Czech-style Pilsner? I Don’t Think So…So PBR Me, Signor!

Jim Lundstrom

We interrupt the regularly scheduled beer column for this important announcement:

   The 5th generation owner of a venerable Pennsylvania brewery recently came out with an endorsement for a presidential candidate when that candidate stopped by for a brewery tour.

Dear brewers:  Please keep your politics to yourselves. Once you reveal your political bent, whatever it is, you have forever contaminated your beer with the awful stench of politics. And that’s why a Yuengling will never again pass my lips.
Now we return to the regularly scheduled beer column:


  At work the other day I got it in my head that a nice, clean, fresh beer would be good when I got home. But when I got to the wall of beer, nothing was doing it for me. I even walked past the domestics and Canadian beers thinking, maybe, but, no, I wasn’t willing to go there.

   And then I saw it. Czech-Style Pilsner from Potosi Brewing. Yup. There it is. Can’t pass up a pilsner.
  

   However, as I might have mentioned in the past, I have extremely high standards when it comes to pilsner. I have had Czech pilsner fresh in the Czech Republic and it is one of the treasures on this Earth – soft, spicy, satisfying.
  

   While a Czech pilsner is nothing but water, malt, yeast and the noble Saaz hops, somehow Americans are unable to replicate the complex subtleties of a great Czech pilsner. Or, I should say, I have not yet found one that is able to do so, Potosi included.
This pilsner is just too rough to be a Czech-style pilsner. German-style, sure. German-style is a much rougher rougher-tasting beer than its Czech counterpart. Nothing at all wrong this beer. It’s quite good. But a Czech-style pilsner, sorry, but, no, this is not horseshoes or hand grenades we’re playing here.

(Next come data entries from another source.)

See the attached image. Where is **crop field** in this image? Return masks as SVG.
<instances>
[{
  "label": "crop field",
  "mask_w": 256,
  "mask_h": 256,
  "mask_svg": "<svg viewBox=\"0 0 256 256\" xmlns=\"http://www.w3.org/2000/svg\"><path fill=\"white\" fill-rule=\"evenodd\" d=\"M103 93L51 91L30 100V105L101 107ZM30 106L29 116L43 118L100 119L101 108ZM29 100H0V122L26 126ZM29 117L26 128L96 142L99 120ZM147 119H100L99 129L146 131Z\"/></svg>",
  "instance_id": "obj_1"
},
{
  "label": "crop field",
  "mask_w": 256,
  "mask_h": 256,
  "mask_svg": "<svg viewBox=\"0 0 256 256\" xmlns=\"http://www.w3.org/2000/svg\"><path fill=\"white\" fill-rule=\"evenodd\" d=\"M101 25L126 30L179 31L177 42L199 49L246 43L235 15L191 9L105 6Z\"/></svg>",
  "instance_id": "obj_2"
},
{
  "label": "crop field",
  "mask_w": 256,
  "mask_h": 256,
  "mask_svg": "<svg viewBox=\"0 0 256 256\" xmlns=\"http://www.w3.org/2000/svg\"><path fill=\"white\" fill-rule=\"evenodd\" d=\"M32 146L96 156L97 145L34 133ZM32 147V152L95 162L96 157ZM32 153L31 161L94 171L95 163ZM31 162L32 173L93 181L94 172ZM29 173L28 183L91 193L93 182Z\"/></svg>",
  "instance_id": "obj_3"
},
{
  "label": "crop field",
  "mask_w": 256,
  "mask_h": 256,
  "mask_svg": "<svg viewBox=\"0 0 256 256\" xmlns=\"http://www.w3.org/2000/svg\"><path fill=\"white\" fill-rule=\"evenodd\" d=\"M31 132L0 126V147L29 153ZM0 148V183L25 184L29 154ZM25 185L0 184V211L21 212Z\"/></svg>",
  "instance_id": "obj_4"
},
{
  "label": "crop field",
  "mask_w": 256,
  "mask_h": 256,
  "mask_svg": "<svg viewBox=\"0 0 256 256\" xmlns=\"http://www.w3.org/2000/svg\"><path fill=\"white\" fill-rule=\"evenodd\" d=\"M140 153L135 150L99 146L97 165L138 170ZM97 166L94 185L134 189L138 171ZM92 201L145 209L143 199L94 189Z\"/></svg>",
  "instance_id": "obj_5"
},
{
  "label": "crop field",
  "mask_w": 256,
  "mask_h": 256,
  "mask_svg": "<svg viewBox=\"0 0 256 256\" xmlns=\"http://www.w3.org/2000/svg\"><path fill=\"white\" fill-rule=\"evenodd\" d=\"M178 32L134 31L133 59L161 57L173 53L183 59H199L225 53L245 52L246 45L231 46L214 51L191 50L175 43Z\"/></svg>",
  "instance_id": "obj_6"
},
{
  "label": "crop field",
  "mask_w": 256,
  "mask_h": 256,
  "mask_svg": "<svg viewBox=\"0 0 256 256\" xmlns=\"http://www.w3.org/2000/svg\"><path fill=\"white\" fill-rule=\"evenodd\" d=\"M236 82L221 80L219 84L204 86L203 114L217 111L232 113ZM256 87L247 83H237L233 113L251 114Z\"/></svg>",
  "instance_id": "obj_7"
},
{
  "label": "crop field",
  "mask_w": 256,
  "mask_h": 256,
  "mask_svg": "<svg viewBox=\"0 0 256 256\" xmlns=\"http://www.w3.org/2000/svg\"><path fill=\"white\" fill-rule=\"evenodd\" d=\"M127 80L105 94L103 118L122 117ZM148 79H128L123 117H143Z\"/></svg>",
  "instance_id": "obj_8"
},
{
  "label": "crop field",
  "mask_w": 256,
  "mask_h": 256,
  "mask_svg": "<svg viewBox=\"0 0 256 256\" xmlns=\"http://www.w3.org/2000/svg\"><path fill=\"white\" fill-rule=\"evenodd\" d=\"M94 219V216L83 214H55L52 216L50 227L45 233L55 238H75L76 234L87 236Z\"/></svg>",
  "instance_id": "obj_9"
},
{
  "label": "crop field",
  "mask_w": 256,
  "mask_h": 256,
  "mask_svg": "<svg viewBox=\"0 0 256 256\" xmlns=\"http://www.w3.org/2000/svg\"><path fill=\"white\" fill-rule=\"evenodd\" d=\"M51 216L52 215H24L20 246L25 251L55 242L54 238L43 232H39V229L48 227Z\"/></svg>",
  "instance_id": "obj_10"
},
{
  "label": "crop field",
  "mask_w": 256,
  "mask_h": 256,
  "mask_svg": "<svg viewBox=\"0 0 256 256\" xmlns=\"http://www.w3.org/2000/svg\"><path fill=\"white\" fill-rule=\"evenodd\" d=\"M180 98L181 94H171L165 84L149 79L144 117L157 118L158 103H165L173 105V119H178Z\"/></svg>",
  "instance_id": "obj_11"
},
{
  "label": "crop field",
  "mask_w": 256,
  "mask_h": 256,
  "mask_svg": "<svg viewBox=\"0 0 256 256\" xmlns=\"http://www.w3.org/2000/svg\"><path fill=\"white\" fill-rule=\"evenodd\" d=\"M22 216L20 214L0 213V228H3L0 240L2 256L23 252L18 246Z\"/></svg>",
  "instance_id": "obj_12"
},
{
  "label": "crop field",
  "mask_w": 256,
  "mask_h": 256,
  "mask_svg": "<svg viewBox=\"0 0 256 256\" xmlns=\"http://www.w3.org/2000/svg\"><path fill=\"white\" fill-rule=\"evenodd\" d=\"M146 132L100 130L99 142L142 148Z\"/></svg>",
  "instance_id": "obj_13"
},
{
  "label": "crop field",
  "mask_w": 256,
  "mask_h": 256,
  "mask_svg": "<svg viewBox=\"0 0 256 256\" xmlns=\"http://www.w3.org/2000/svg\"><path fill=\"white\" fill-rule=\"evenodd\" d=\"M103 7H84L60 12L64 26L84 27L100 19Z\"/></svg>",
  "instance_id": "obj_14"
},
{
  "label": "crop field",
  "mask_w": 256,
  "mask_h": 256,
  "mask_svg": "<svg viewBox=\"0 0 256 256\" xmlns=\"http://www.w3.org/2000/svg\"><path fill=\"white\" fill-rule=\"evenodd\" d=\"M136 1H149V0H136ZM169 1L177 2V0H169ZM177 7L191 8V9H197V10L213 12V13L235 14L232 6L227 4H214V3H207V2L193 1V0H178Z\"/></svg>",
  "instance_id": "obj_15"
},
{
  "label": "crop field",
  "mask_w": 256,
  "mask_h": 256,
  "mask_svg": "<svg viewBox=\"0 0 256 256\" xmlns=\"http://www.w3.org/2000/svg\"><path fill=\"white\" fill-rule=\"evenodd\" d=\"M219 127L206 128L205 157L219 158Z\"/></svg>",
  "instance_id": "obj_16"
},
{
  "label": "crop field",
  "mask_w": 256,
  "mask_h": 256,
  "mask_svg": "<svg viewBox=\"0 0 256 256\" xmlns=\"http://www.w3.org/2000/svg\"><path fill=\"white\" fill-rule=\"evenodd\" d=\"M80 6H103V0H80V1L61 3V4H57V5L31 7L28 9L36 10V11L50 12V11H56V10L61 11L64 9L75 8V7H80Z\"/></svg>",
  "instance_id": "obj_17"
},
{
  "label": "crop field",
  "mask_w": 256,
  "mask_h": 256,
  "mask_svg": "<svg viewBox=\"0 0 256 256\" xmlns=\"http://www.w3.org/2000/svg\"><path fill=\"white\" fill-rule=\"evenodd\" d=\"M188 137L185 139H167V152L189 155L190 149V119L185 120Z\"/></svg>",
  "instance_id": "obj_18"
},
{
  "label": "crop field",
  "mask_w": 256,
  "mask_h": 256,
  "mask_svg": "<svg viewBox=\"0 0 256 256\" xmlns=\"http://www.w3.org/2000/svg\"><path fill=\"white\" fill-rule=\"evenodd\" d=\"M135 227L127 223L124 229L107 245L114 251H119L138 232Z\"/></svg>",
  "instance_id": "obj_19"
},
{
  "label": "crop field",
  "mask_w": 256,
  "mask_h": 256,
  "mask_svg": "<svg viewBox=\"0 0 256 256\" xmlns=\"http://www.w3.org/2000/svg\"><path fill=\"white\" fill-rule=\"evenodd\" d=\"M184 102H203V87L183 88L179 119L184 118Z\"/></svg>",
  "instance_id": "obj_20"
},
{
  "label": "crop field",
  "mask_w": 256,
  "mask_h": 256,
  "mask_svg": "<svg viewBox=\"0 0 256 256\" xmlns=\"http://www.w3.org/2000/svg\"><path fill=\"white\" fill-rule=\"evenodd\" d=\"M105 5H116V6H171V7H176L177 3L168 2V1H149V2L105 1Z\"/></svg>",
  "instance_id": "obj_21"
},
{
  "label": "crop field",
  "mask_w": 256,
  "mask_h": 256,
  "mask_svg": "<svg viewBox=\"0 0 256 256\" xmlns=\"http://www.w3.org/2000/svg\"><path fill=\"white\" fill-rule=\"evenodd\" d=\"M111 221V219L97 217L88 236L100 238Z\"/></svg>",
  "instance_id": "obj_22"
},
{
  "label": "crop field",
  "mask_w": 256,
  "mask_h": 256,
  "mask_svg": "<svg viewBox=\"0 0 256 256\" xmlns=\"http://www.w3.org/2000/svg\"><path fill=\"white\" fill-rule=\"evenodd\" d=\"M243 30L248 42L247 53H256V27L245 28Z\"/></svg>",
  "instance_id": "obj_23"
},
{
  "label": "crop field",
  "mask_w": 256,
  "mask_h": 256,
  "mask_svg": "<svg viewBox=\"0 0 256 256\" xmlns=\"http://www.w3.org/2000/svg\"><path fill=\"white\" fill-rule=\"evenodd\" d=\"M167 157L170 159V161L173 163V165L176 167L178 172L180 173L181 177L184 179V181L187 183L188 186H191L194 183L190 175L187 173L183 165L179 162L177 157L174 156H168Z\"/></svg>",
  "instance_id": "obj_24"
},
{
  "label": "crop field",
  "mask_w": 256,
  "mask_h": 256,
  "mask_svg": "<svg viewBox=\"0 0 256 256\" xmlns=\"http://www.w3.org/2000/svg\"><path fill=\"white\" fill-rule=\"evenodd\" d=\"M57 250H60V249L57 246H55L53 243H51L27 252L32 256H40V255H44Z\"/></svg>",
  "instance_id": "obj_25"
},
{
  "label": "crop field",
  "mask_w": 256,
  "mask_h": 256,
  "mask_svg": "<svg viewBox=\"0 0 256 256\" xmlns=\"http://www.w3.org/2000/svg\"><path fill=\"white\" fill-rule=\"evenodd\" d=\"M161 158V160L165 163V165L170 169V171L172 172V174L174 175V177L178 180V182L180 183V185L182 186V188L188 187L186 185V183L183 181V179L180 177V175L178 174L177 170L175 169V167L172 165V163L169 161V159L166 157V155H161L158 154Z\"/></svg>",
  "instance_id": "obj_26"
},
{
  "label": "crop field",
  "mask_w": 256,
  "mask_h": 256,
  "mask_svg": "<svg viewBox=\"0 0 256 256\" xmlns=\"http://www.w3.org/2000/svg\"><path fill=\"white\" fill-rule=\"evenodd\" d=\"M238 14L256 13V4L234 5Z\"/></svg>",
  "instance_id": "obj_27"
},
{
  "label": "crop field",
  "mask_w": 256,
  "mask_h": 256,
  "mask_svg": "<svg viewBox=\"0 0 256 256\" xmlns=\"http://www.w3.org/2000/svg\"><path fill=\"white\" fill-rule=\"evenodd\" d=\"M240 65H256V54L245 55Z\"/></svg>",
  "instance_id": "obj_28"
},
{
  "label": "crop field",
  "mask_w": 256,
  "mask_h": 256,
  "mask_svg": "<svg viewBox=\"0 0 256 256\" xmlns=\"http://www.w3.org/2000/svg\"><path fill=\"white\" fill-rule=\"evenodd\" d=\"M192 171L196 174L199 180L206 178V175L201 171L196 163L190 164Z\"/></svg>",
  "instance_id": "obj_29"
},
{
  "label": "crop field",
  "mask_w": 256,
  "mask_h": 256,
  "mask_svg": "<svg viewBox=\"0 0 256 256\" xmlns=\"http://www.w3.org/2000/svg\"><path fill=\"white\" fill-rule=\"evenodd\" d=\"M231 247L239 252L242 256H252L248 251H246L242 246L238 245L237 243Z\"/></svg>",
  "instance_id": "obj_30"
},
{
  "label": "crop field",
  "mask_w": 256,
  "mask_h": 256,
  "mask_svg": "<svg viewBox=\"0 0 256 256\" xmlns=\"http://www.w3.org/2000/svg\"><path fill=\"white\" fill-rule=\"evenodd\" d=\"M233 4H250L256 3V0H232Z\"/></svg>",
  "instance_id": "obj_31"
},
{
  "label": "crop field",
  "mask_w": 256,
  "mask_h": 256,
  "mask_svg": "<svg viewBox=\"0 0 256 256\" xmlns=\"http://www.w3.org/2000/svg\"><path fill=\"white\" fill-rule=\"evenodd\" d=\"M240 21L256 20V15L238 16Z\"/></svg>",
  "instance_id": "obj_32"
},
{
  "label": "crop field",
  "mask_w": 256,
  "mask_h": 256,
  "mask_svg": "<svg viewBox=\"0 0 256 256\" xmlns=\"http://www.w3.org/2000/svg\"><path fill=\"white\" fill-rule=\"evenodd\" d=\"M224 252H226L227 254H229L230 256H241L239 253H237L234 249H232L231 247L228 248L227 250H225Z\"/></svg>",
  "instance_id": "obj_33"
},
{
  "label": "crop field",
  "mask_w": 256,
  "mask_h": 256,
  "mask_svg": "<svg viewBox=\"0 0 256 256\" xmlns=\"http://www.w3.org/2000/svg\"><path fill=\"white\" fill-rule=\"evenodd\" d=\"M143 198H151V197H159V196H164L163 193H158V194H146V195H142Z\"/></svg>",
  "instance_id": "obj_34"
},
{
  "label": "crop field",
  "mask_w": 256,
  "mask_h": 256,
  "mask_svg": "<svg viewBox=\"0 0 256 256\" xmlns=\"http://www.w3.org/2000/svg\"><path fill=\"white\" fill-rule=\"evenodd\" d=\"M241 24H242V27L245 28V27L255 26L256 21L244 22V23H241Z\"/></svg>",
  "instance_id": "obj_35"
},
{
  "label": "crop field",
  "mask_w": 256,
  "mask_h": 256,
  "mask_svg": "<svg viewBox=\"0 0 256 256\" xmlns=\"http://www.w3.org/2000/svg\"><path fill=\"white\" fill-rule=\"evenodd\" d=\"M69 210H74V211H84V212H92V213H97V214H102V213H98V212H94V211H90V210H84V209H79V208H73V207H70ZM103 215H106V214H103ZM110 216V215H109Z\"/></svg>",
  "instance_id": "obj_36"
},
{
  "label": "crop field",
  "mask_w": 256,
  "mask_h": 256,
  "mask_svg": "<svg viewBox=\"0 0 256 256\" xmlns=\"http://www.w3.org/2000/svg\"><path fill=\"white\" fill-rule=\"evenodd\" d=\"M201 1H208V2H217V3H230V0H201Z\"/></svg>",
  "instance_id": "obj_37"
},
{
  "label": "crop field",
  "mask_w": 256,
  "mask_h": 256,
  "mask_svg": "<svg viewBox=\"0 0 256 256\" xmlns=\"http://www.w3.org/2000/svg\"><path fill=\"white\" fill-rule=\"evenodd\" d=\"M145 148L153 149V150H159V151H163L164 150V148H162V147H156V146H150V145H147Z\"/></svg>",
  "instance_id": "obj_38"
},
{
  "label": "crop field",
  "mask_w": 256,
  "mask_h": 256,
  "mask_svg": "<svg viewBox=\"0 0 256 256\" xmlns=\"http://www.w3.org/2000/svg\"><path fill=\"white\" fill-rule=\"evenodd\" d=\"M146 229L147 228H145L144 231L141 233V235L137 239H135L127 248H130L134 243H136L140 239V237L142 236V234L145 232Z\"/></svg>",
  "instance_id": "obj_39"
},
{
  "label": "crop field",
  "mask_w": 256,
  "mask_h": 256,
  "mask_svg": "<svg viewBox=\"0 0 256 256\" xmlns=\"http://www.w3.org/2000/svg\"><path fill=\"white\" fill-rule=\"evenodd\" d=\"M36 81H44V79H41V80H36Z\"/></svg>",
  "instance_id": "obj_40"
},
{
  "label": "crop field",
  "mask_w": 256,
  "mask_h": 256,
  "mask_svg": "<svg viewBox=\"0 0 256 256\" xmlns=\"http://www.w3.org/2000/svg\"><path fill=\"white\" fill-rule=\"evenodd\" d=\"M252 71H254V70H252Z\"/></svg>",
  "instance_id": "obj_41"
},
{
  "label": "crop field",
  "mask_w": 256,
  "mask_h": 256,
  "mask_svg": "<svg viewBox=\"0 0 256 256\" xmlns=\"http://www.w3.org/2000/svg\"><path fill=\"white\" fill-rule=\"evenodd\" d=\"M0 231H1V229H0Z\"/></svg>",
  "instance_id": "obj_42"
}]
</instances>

Close just is not good enough.

   Still with a craving for something lighter, I reach into the recently restocked magic fridge (thanks, Ryan!), and pull out a Peroni Nastro Azzurro.

   In English that means Peroni Blue Ribbon, or Italian PBR.
Except that it has a little more style and class than PBR. After all, this is “Birra Superiore.”
I’ve always enjoyed the sweetness of this Italian lager. I’m guessing its sweet essence is from the corn in the grain bill. I have no problem with corn in beer. I’ve not seen a single American pre-Prohibition lager recipe without corn, and I’ve never met a pre-Pro lager I didn’t love. This is very much in that tradition.
 

   I’m going to have another with a bowl of homemade chop suey. Salute!